The police are following right-wing extremism as a priority line of inquiry. In many ways Cox’s murder was similar to that of Lee Rigby in 2013. Indeed the charges of murder and possession of a firearm are also similar.

There is a well of evidence that indicates tackling terrorism arising from fascism needs to be taken just as seriously as terrorism from Isis-type currents.

Since 1999 we have seen nail bomb attacks in London by David Copeland, the murder of Mohammed Saleem and bombing of mosques in the West Midlands by Pavlo Lapshyn in 2013 and now the murder of Jo Cox MP.

In 2010 Terrance Gavan, who was linked to the British National Party (BNP), was sentenced to 11 years for possessing the largest cache of explosives and weapons ever by an individual. Gavan lived in Batley.

Cox’s constituency of Batley and Spen has a history of fascist elements, with support for the BNP along with English Defence League (EDL) and Britain First demonstrations. But it also has a history of defeating fascism with its diversity and unity.

In Europe there were the Anders Breivik attacks in Norway in 2011. And two weeks ago a French far-right activist was detained in Ukraine on suspicion of planning terrorist attacks on mosques and synagogues in France during Euro 2016.

Yet Isis-type terrorist attacks create far more hysteria than attacks by fascist terrorists. Why the double standards?

The answer lies in the government’s austerity agenda. While it decimates living standards, creating a heightened fear of Muslims, immigrants and refugees is a convenient distraction and scapegoat.

An equivalent campaign against the Islamophobia and racist hate of far-right groups would expose their own use of similar rhetoric to shore up their political position and deflect hostility away from the impact of attacks on living standards.

Alongside a campaign against fascism, racism and hatred, the centre left and left must stand for improving the living standards of a population badly hit by austerity.

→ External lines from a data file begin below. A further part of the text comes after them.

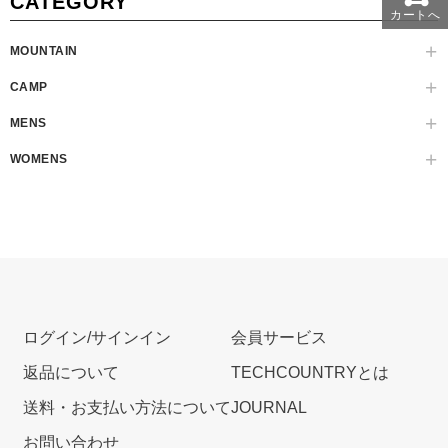
CATEGORY
カートへ
MOUNTAIN
CAMP
MENS
WOMENS
ログイン/サインイン
会員サービス
返品について
TECHCOUNTRYとは
送料・お支払い方法について
JOURNAL
お問い合わせ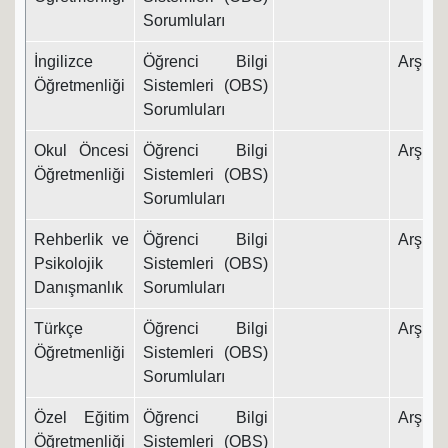
Sorumluları
İngilizce
Öğrenci Bilgi
Arş. Gö
Öğretmenliği
Sistemleri (OBS)
Sorumluları
Okul Öncesi
Öğrenci Bilgi
Arş. Gö
Öğretmenliği
Sistemleri (OBS)
Sorumluları
Rehberlik ve
Öğrenci Bilgi
Arş. Gö
Psikolojik
Sistemleri (OBS)
Danışmanlık
Sorumluları
Türkçe
Öğrenci Bilgi
Arş. Gö
Öğretmenliği
Sistemleri (OBS)
Sorumluları
Özel Eğitim
Öğrenci Bilgi
Arş. Gö
Öğretmenliği
Sistemleri (OBS)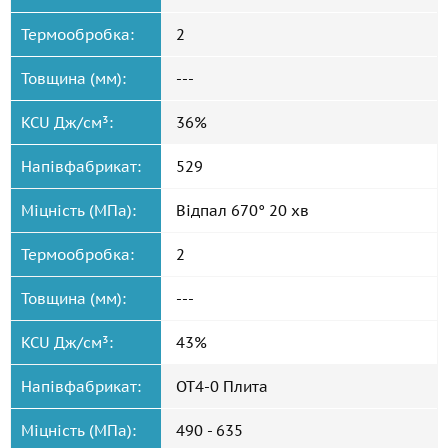
Термообробка:
2
Товщина (мм):
---
KCU Дж/см³:
36%
Напівфабрикат:
529
Міцність (МПа):
Відпал 670° 20 хв
Термообробка:
2
Товщина (мм):
---
KCU Дж/см³:
43%
Напівфабрикат:
ОТ4-0 Плита
Міцність (МПа):
490 - 635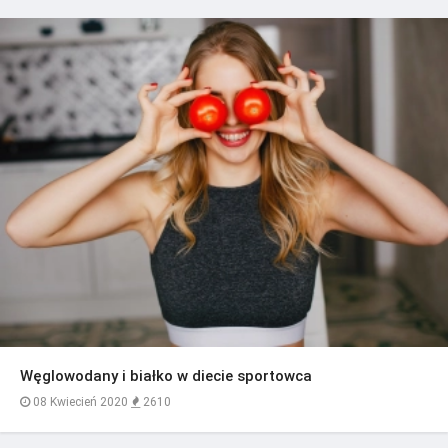
Węglowodany i białko w diecie sportowca
08 Kwiecień 2020
2610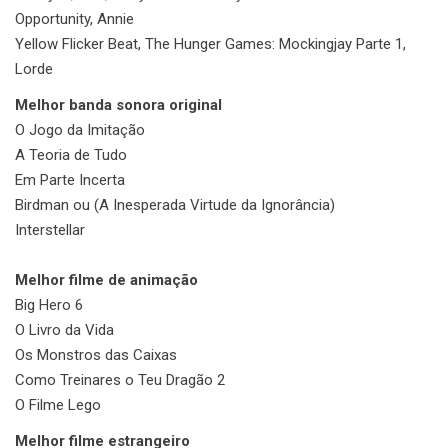
Opportunity, Annie
Yellow Flicker Beat, The Hunger Games: Mockingjay Parte 1,
Lorde
Melhor banda sonora original
O Jogo da Imitação
A Teoria de Tudo
Em Parte Incerta
Birdman ou (A Inesperada Virtude da Ignorância)
Interstellar
Melhor filme de animação
Big Hero 6
O Livro da Vida
Os Monstros das Caixas
Como Treinares o Teu Dragão 2
O Filme Lego
Melhor filme estrangeiro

Jo Cox’s husband Brendan wrote that mainstream politicians “in most cases are clueless on how to deal with the public debate. Petrified by the rise of the populists, they try to neuter them by taking their ground and aping their rhetoric. Far from closing down the debates, these steps legitimise their views, reinforce their frames and pull the debate further to the extremes (Sarkozy and the continuing rise of Front National is a case in point).”

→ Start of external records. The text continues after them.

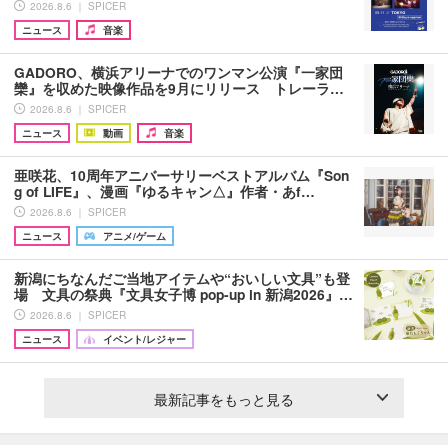
2026.8.6 ｜ SPICER
ニュース
音楽
GADORO、横浜アリーナでのワンマン公演『一家団
欒』を収めた映像作品を9月にリリース トレーラ…
2026.8.6 ｜ SPICER
ニュース
動画
音楽
亜咲花、10周年アニバーサリーベストアルバム『Son
g of LIFE』、漫画『ゆるキャン△』作者・あf…
2026.8.6 ｜ SPICER
ニュース
アニメ/ゲーム
新潟にちなんだご当地アイテムや“おいしい文具”も登
場 文具の祭典『文具女子博 pop-up in 新潟2026』…
2026.8.6 ｜ SPICER
ニュース
イベント/レジャー
最新記事をもっと見る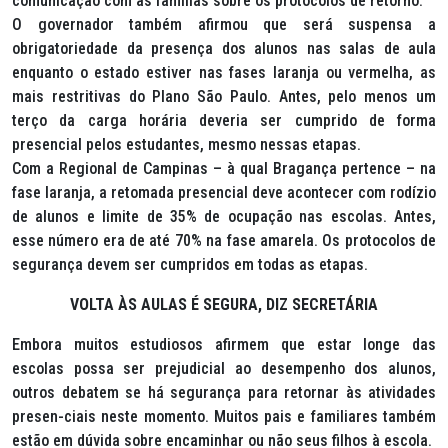
comunicação com as famílias sobre os protocolos de retorno.
O governador também afirmou que será suspensa a
obrigatoriedade da presença dos alunos nas salas de aula
enquanto o estado estiver nas fases laranja ou vermelha, as
mais restritivas do Plano São Paulo. Antes, pelo menos um
terço da carga horária deveria ser cumprido de forma
presencial pelos estudantes, mesmo nessas etapas.
Com a Regional de Campinas – à qual Bragança pertence – na
fase laranja, a retomada presencial deve acontecer com rodízio
de alunos e limite de 35% de ocupação nas escolas. Antes,
esse número era de até 70% na fase amarela. Os protocolos de
segurança devem ser cumpridos em todas as etapas.
VOLTA ÀS AULAS É SEGURA, DIZ SECRETÁRIA
Embora muitos estudiosos afirmem que estar longe das
escolas possa ser prejudicial ao desempenho dos alunos,
outros debatem se há segurança para retornar às atividades
presen-ciais neste momento. Muitos pais e familiares também
estão em dúvida sobre encaminhar ou não seus filhos à escola.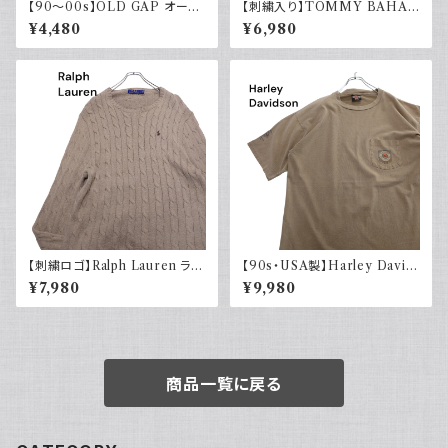
【90～00s】OLD GAP オール
【刺繍入り】TOMMY BAHA
ドギャップ ポロシャツ 無地 古着
MA トミーバハマ オープンカラ
¥4,480
¥6,980
マスタードイエロー 夏 大きめ
ーシャツ シルク100％ 開禁 古
着 アメカジ パープル
【刺繍ロゴ】Ralph Lauren ラル
【90s・USA製】Harley David
フローレン ケーブル編みニット
son ハーレーダビッドソン ポケ
¥7,980
¥9,980
ベージュ
ット付き Tシャツ 古着 フェード
シングルステッチ ベージュ ヴィ
ンテージ 大きめ
商品一覧に戻る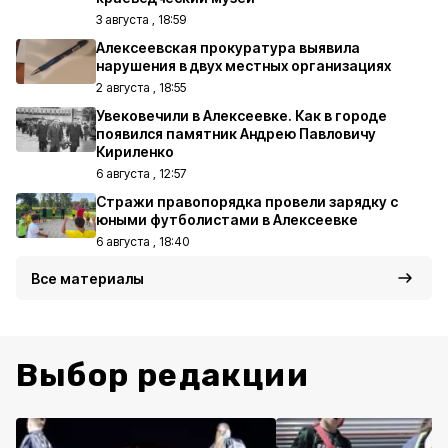
3 августа , 18:59
Алексеевская прокуратура выявила
нарушения в двух местных организациях
2 августа , 18:55
Увековечили в Алексеевке. Как в городе
появился памятник Андрею Павловичу
Кириленко
6 августа , 12:57
Стражи правопорядка провели зарядку с
юными футболистами в Алексеевке
6 августа , 18:40
Все материалы
Выбор редакции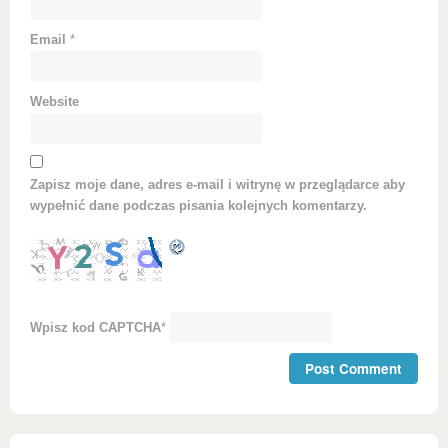
Email
*
Website
Zapisz moje dane, adres e-mail i witrynę w przeglądarce aby
wypełnić dane podczas pisania kolejnych komentarzy.
Wpisz kod CAPTCHA
*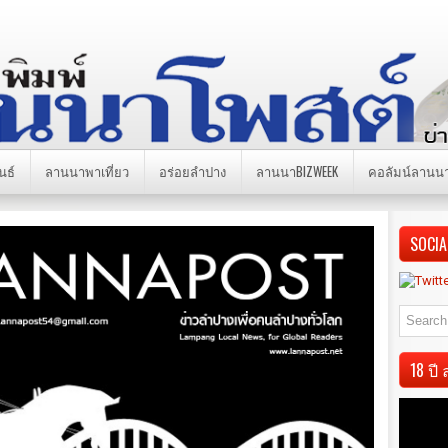
นธ์
ลานนาพาเที่ยว
อร่อยลำปาง
ลานนาBIZWEEK
คอลัมน์ลานน
SOCIA
18 ป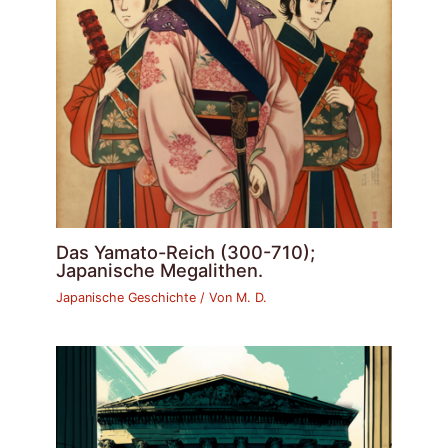
Das Yamato-Reich (300-710);
Japanische Megalithen.
Japanische Geschichte
/ Von
M. D.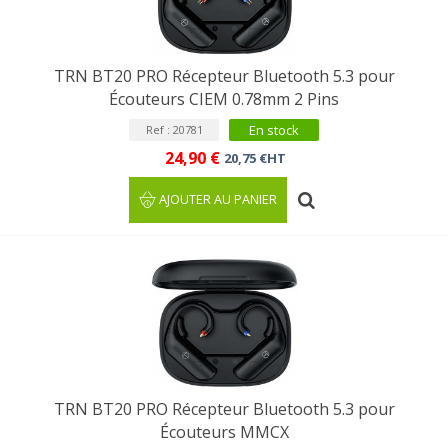
TRN BT20 PRO Récepteur Bluetooth 5.3 pour
Écouteurs CIEM 0.78mm 2 Pins
En stock
Ref : 20781
24,90 €
20,75 €HT
AJOUTER AU PANIER
TRN BT20 PRO Récepteur Bluetooth 5.3 pour
Écouteurs MMCX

He’s right. This toxic racist discussion on immigration must stop now. Campaigners are reporting some of the most openly racist statements on the doorstep that were thought to be confined to the dustbin of history. Hate crimes are up, as is racist vitriol.

Unison general secretary Dave Prentis has rightly pointed out that Nigel Farage’s “Breaking Point” poster must be investigated for inciting racial hatred.

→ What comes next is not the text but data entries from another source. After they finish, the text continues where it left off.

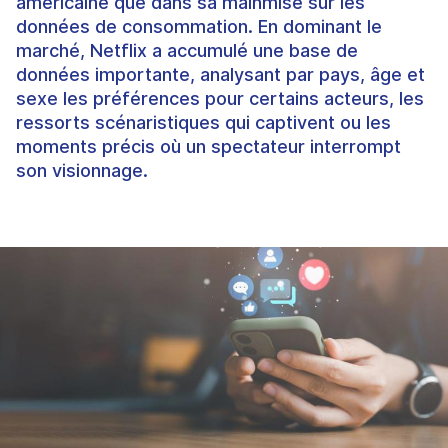
américaine que dans sa mainmise sur les
données de consommation. En dominant le
marché, Netflix a accumulé une base de
données importante, analysant par pays, âge et
sexe les préférences pour certains acteurs, les
ressorts scénaristiques qui captivent ou les
moments précis où un spectateur interrompt
son visionnage.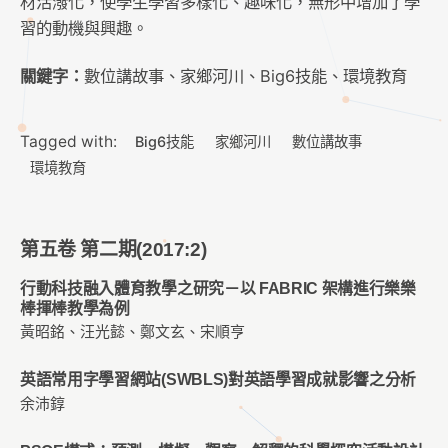
材活潑化，使學生學習多樣化、趣味化，無形中增加了學
習的動機與興趣。
關鍵字：
數位講故事、家鄉河川、Big6技能、環境教育
Tagged with:
Big6技能
家鄉河川
數位講故事
環境教育
第五卷 第二期(2017:2)
行動科技融入體育教學之研究－以 FABRIC 架構進行樂樂
棒揮棒教學為例
黃昭銘、汪光懿、鄭文玄、宋順亨
英語常用字學習網站(SWBLS)對英語學習成就影響之分析
余沛錞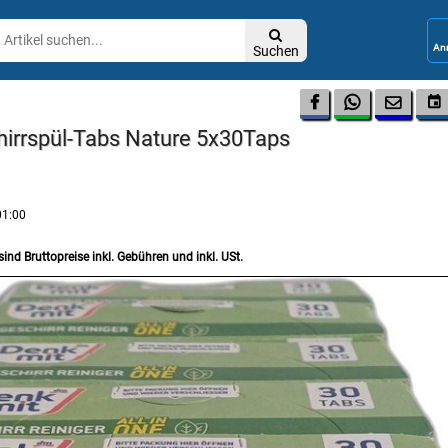

Suchen




hirrspül-Tabs Nature 5x30Taps
01:00
sind Bruttopreise inkl. Gebühren und inkl. USt.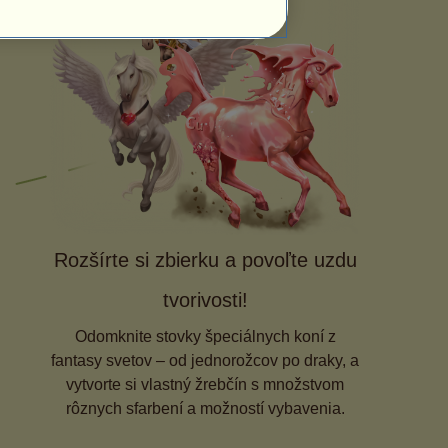
Rozšírte si zbierku a povoľte uzdu
tvorivosti!
Odomknite stovky špeciálnych koní z
fantasy svetov – od jednorožcov po draky, a
vytvorte si vlastný žrebčín s množstvom
rôznych sfarbení a možností vybavenia.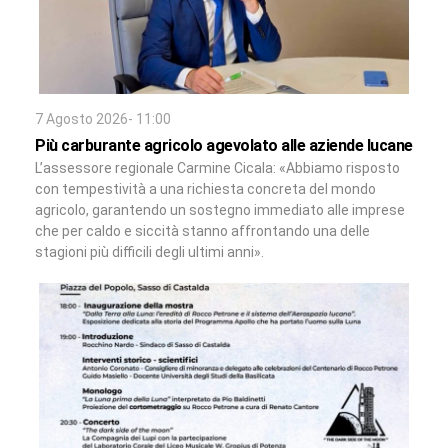
7 Agosto 2026- 11:00
Più carburante agricolo agevolato alle aziende lucane
L’assessore regionale Carmine Cicala: «Abbiamo risposto
con tempestività a una richiesta concreta del mondo
agricolo, garantendo un sostegno immediato alle imprese
che per caldo e siccità stanno affrontando una delle
stagioni più difficili degli ultimi anni».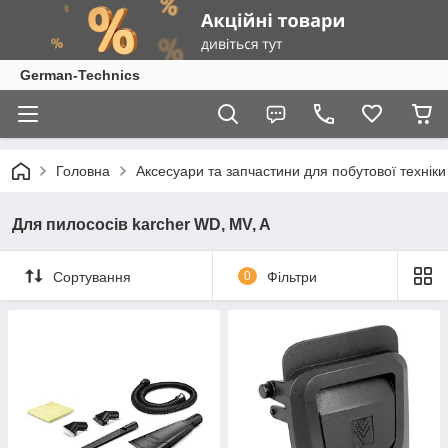
German-Technics
Головна
Аксесуари та запчастини для побутової техніки
Для пилососів karcher WD, MV, A
Сортування
0
Фільтри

Britain First should also be investigated for its “Kill them all” slogans on demonstrations and its campaign of hate against Britain’s mosques.

In the darkness we must show light. Let us never forget Jo Cox who in her maiden speech said: “Our communities have been deeply enhanced by immigration, be it of Irish Catholics across the constituency or of Muslims from Gujarat in India or from Pakistan, principally from Kashmir.

“While we celebrate our diversity, what surprises me time and time again as I travel around the constituency is that we are far more united and have far more in common with each other than things that divide us.”

As we mark Refugee Week this week, let us also remember her words supporting Alf Dubs’s parliamentary amendments on taking child refugees: “Those children have been exposed to things no child should ever witness and I know I would risk life and limb to get my two precious babies out of that hellhole.” Let us reach out the hand of humanity and do more to help refugees.

Sabby Dhalu is Unite Against Fascism joint secretary.